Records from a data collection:
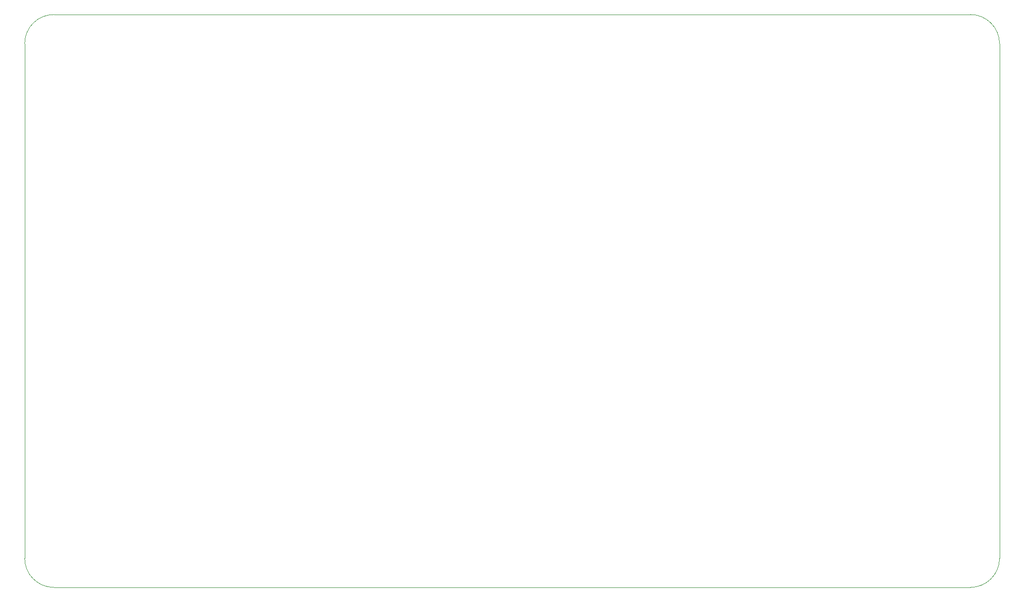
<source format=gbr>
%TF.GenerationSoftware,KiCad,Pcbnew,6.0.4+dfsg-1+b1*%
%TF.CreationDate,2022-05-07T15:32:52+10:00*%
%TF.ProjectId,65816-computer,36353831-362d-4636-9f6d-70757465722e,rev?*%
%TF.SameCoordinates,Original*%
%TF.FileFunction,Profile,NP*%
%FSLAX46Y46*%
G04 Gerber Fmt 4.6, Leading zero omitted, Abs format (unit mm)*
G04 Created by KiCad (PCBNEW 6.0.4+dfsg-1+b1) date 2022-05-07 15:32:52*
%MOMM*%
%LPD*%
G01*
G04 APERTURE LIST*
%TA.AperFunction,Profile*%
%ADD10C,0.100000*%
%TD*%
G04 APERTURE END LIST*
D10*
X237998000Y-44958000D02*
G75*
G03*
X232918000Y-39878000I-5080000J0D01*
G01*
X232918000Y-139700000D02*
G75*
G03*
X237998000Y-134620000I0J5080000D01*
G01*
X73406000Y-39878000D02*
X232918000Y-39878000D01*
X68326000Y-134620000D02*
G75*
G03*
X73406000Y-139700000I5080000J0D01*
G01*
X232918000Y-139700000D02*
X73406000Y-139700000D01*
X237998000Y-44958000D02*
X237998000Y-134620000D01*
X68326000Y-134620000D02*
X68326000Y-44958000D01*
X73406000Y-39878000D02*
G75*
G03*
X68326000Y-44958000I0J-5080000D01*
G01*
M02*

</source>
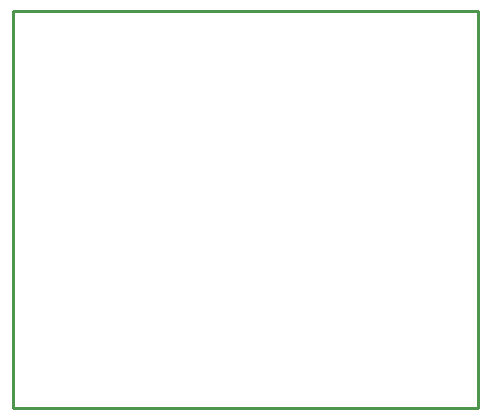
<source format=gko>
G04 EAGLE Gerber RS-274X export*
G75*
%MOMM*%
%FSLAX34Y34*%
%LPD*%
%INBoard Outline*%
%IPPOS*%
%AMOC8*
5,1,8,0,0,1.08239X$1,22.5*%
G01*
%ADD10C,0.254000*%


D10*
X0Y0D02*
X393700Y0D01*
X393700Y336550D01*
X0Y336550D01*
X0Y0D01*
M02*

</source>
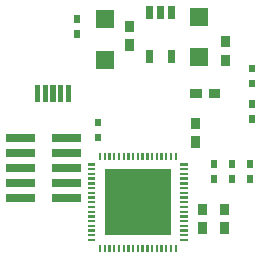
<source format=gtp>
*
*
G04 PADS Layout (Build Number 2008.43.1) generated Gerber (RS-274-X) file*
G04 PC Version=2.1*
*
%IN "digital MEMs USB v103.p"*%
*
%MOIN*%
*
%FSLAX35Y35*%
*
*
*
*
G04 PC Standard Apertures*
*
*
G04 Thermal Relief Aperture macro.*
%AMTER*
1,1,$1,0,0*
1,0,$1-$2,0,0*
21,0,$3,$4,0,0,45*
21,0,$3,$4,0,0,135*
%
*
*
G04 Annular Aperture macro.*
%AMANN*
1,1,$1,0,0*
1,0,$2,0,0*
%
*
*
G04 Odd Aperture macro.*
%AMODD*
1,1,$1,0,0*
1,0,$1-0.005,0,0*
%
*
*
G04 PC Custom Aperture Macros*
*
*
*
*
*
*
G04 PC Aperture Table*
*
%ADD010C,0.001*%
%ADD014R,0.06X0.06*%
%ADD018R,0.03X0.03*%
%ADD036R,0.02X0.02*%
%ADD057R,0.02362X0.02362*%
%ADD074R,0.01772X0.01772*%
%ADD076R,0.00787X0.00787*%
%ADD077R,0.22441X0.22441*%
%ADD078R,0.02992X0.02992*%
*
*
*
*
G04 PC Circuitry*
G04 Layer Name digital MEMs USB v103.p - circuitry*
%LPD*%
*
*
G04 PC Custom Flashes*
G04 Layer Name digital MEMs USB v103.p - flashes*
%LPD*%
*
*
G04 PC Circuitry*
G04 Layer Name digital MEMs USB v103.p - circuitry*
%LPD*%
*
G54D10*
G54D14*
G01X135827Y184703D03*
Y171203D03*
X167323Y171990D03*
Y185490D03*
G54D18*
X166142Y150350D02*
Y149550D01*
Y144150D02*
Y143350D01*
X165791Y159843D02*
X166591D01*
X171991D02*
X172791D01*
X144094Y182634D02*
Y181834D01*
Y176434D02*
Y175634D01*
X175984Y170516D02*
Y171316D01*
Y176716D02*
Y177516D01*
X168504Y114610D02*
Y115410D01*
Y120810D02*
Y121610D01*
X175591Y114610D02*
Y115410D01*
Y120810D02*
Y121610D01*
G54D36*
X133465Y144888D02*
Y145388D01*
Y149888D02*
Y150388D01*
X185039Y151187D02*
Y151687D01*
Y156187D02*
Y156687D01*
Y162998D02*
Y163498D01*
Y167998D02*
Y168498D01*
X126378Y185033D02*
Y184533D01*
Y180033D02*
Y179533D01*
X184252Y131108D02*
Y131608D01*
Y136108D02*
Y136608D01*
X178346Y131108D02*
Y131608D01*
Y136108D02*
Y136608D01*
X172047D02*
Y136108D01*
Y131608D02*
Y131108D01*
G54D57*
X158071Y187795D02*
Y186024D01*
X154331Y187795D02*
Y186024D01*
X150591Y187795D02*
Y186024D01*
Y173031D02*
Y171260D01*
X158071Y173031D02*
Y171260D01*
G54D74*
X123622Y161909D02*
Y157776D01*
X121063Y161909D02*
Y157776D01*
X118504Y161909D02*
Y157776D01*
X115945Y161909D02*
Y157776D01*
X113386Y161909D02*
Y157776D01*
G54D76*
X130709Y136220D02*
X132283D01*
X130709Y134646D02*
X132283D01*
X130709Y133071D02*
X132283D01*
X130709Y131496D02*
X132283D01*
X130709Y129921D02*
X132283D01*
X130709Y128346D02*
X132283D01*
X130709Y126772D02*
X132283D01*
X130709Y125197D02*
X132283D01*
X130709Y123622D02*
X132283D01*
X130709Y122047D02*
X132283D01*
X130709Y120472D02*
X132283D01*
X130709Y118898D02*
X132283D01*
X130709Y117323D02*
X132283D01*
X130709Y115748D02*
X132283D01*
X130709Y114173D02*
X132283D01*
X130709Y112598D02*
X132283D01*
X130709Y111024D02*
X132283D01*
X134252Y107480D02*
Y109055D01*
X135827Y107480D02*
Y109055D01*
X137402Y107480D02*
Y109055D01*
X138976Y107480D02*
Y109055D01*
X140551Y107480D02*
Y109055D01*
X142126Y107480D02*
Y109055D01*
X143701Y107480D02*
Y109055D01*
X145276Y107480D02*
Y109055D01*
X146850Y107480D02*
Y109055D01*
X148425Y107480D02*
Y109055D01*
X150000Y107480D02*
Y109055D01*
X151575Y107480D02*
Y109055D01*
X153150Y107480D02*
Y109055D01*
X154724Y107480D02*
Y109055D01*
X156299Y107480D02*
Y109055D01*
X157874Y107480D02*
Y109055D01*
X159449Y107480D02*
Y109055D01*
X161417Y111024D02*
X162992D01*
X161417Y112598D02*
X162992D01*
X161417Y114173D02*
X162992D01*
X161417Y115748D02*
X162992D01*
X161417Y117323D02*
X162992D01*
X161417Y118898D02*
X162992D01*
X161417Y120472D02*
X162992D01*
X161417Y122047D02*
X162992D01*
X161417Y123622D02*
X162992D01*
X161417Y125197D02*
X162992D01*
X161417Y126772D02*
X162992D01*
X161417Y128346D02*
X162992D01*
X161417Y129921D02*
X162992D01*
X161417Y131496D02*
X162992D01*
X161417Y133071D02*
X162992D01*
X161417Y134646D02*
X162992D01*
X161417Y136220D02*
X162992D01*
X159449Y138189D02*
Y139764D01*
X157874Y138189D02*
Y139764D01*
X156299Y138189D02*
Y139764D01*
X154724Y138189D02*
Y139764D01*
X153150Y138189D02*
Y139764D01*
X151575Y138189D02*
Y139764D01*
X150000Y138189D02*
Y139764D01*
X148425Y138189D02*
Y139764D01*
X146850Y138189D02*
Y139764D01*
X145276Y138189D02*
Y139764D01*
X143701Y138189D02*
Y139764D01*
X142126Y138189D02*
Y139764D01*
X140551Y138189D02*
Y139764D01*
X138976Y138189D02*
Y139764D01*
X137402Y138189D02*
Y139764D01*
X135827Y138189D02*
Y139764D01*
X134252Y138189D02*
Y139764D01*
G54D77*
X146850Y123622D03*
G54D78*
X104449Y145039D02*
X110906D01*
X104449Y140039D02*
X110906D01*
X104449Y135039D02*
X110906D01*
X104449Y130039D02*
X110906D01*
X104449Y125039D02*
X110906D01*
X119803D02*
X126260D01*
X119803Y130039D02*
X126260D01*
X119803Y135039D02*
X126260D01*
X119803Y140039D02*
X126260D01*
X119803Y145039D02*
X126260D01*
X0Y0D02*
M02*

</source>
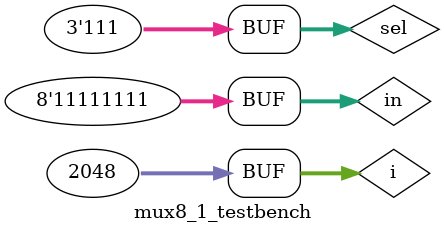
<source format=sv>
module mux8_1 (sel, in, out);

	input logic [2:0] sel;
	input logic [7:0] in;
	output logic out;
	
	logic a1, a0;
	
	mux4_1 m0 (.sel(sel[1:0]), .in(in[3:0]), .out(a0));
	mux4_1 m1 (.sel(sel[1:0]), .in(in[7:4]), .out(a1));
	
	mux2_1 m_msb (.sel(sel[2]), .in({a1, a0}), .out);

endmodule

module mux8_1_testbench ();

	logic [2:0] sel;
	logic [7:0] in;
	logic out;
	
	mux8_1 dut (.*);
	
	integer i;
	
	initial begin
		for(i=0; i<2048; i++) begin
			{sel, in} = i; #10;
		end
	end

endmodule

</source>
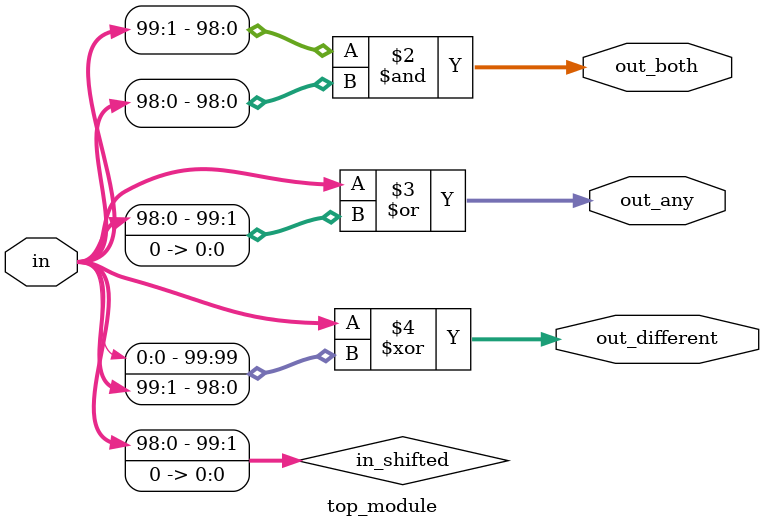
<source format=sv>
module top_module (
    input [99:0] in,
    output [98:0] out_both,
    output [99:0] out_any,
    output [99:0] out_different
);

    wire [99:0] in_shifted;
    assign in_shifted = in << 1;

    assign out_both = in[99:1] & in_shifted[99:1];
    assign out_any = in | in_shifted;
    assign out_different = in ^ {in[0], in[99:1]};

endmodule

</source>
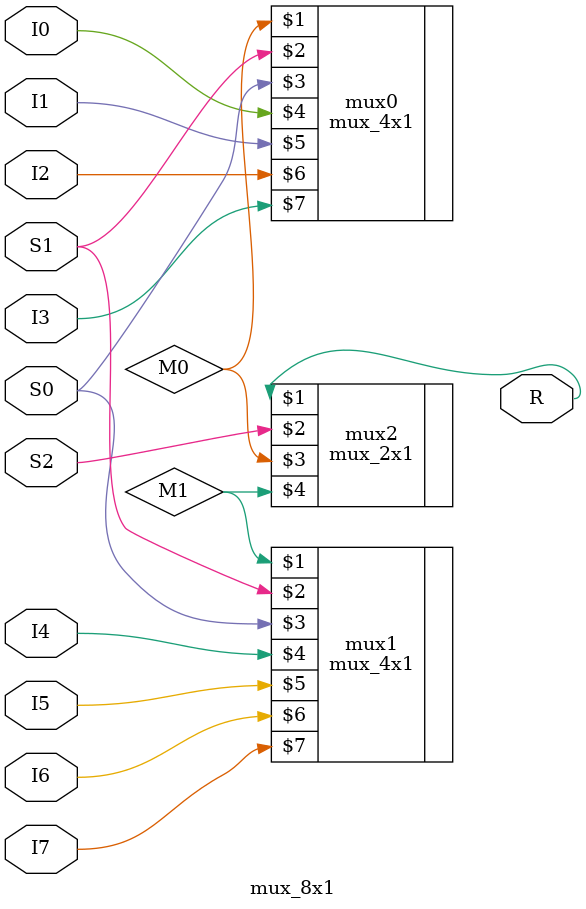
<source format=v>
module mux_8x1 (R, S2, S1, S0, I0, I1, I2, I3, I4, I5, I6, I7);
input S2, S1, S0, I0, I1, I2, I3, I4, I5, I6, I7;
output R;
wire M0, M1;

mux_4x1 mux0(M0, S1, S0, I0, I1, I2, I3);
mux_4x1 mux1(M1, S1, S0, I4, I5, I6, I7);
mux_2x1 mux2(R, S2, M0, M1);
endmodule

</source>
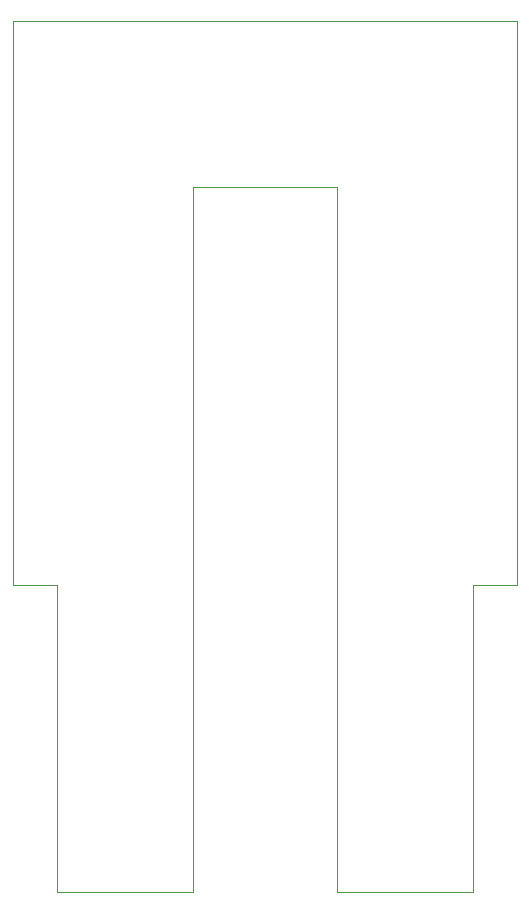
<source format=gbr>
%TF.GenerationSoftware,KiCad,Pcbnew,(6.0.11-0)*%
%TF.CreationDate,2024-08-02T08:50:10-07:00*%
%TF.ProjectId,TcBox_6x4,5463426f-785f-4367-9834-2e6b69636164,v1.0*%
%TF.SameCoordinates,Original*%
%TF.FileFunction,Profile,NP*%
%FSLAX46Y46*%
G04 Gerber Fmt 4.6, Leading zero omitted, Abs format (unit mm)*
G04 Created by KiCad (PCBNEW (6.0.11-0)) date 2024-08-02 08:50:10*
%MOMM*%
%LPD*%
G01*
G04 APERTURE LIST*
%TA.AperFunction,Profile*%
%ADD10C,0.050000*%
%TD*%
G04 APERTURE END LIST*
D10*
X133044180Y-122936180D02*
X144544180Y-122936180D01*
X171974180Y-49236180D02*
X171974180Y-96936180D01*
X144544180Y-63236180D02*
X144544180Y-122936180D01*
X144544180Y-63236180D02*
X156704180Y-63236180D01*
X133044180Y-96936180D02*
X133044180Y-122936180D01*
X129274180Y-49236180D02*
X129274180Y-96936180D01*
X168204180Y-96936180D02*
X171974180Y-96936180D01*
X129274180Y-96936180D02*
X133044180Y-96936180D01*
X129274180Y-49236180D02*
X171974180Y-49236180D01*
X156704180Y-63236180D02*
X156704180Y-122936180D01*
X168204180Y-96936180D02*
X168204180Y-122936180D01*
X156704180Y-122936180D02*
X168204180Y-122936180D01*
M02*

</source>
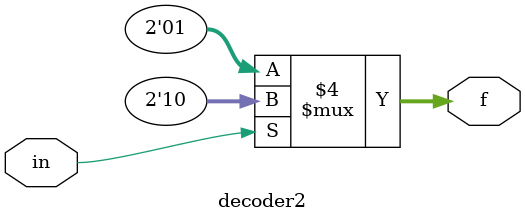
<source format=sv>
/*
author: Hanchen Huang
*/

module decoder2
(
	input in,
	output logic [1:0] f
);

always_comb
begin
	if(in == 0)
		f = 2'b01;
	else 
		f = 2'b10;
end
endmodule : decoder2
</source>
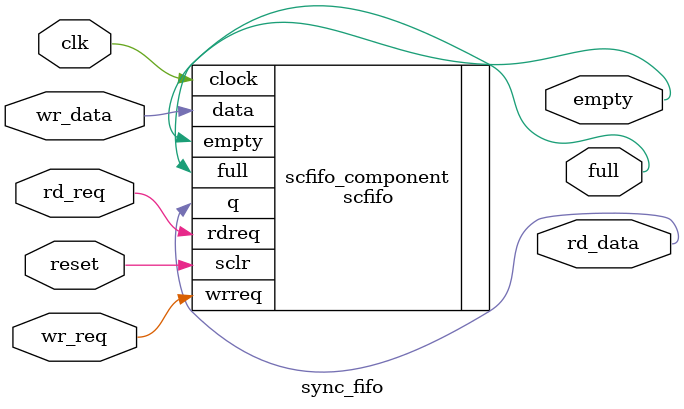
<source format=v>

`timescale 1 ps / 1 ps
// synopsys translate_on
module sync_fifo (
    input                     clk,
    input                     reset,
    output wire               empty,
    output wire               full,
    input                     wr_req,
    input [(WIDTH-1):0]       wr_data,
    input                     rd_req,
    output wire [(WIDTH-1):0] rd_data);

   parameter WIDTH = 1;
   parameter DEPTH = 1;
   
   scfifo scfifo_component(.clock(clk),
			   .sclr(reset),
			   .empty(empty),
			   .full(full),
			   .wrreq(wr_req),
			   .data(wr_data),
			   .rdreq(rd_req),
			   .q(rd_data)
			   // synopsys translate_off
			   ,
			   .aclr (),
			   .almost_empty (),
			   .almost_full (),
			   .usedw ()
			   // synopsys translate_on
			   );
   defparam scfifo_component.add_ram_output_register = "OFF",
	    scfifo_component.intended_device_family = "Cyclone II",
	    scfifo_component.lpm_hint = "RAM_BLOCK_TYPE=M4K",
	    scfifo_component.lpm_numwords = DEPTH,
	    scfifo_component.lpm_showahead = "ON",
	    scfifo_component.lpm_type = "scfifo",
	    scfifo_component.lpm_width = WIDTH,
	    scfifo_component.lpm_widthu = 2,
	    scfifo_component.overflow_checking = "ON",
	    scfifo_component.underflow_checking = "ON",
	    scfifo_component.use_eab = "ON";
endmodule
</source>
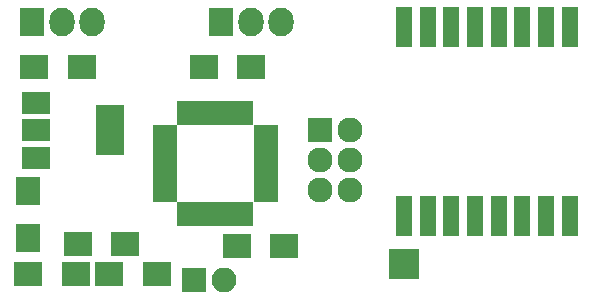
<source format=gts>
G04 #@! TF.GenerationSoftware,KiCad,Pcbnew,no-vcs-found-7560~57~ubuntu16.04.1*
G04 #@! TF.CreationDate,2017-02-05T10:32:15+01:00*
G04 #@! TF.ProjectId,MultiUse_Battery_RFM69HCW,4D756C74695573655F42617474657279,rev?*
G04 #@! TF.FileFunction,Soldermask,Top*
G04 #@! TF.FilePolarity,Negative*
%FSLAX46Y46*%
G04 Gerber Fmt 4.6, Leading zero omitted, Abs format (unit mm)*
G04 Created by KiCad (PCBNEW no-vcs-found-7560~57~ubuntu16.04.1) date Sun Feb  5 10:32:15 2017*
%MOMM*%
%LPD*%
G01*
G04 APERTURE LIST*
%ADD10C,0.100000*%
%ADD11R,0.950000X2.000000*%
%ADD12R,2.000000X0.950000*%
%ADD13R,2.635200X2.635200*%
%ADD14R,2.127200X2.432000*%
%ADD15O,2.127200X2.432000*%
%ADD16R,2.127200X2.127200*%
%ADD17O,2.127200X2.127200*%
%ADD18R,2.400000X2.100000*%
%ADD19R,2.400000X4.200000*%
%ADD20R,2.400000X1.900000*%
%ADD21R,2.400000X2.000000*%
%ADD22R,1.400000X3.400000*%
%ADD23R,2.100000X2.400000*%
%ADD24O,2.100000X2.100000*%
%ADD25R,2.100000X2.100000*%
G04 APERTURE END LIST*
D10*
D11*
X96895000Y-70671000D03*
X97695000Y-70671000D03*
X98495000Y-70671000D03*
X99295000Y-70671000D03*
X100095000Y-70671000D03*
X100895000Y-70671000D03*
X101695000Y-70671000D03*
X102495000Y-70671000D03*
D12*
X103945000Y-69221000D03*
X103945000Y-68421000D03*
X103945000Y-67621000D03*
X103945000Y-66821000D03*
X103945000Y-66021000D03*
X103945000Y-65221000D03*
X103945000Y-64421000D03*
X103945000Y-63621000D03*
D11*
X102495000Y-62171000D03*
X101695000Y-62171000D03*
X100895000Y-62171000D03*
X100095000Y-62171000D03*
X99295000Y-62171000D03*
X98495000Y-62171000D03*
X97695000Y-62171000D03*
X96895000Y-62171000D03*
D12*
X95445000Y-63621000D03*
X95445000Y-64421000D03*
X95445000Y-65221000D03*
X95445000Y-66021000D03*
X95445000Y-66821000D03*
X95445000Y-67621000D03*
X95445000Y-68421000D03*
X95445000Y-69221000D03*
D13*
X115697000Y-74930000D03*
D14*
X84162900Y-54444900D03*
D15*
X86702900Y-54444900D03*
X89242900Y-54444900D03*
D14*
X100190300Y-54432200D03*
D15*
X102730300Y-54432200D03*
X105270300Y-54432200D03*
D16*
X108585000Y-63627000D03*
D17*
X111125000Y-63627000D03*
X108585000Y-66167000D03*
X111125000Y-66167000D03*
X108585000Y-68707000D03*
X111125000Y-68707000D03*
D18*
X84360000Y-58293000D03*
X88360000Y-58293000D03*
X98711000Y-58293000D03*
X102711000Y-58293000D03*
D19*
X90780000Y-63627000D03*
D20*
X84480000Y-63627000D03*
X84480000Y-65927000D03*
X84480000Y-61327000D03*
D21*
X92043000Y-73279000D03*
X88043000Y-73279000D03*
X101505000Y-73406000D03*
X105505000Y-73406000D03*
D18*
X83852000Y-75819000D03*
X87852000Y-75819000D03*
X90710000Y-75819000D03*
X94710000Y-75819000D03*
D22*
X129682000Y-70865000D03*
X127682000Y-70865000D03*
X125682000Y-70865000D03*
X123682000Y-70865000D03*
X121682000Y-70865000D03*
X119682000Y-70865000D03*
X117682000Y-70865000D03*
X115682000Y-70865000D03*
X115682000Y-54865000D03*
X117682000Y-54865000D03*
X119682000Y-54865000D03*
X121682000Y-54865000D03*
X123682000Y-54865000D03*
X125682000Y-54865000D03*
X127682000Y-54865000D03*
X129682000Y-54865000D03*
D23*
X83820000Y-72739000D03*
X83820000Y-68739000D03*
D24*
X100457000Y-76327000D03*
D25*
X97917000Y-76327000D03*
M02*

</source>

What you are asked to do:
In the entries above, find lines with "synopsys" and copy each.

Response area:
// synopsys translate_on
			   // synopsys translate_off
			   // synopsys translate_on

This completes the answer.